2 Para saber mais sobre o descobrimento da América e a vida de Cristóvão Colombo, uma boa pedida é o filme 1492 - Conquest of Paradise, contando com uma trilha sonora excepcional composta por Vangelis.

3 O movimento aparente das estrelas no céu ao girarem em torno de um ponto com o passar das horas é na verdade causado pela rotação da Terra. As estrelas, como qualquer outro astro, nascem no leste e se põem no oeste, isso devido ao movimento da Terra que é de oeste para leste.

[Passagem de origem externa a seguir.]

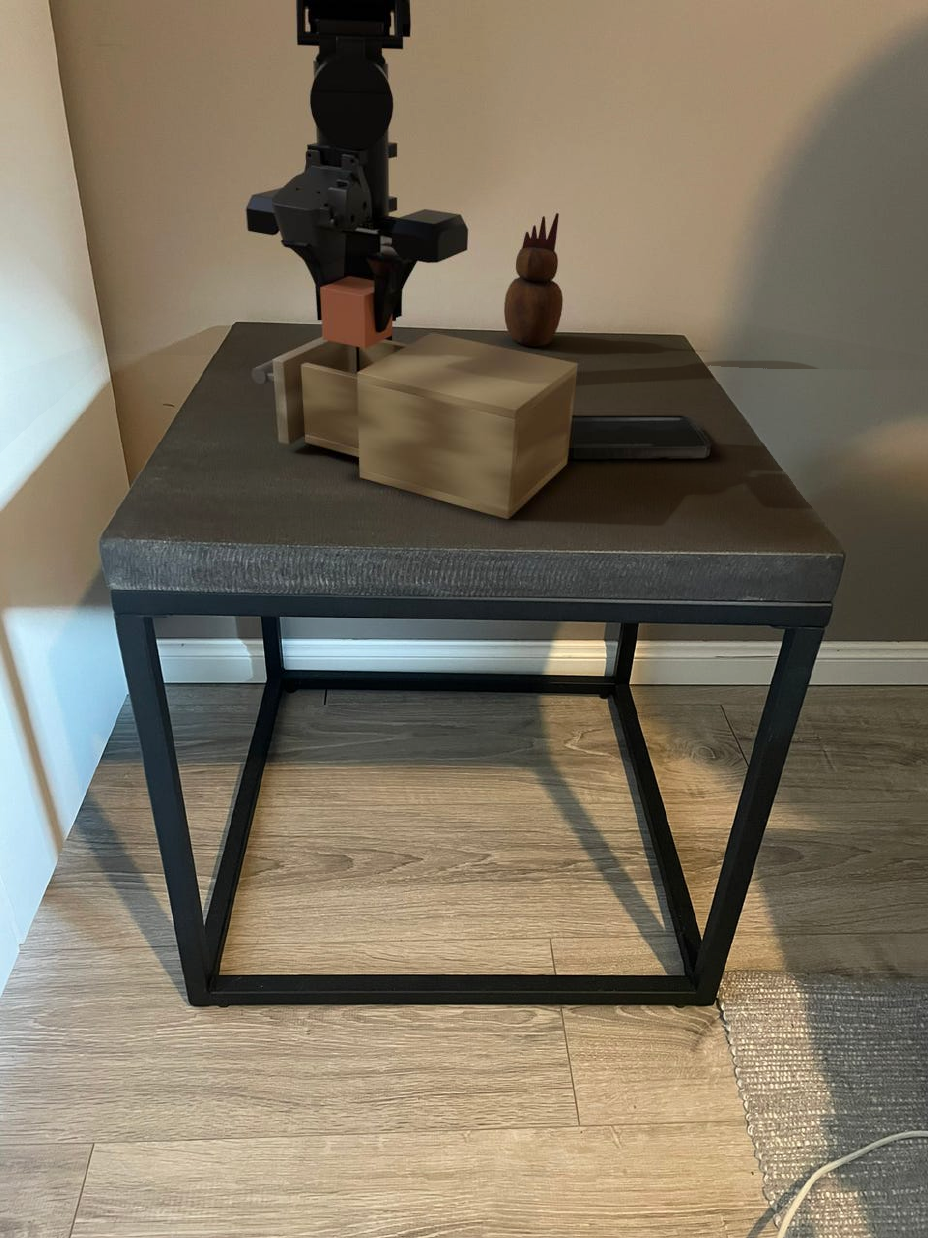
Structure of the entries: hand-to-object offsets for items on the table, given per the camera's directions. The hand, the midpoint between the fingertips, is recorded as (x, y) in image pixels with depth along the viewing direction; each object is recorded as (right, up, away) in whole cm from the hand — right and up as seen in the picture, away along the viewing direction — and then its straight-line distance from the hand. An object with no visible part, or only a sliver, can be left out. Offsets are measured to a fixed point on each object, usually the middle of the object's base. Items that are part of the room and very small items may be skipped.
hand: (357, 326), depth 84 cm
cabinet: (+10, -12, +2) cm, 16 cm away
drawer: (-1, -8, +6) cm, 10 cm away
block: (0, -1, +1) cm, 1 cm away
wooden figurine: (+18, +8, +32) cm, 38 cm away
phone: (+25, -9, +8) cm, 28 cm away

4 A calcita é muito utilizada para observações astronômicas atualmente (na área de polarimetria astronômica). Com ela é possível tirar uma dupla imagem de uma estrela e ver em que direção predomina a polarização da luz que provém dela. A vantagem da utilização desse cristal sobre um polaróide, por exemplo, é que para ver em que direção predomina a polarização com o polaróide seria necessário tomar imagens em momentos diferente, girando-se o polaróide de uma para a outra. Isso cai num problema freqüente da astronomia, o céu de uma imagem pode estar diferente do da outra imagem (pode ter passado uma nuvem na frente do telescópio, por exemplo) e não seria possível distinguir se a diferença observada na polarização é devida à rotação do polaróide ou à mudança no céu. Com a calcita, mesmo que passe uma nuvem na frente do telescópio, as duas imagens obtidas ao mesmo tempo serão afetadas da mesma forma, o que permite conclusões a respeito da polarização da luz proveniente da estrela.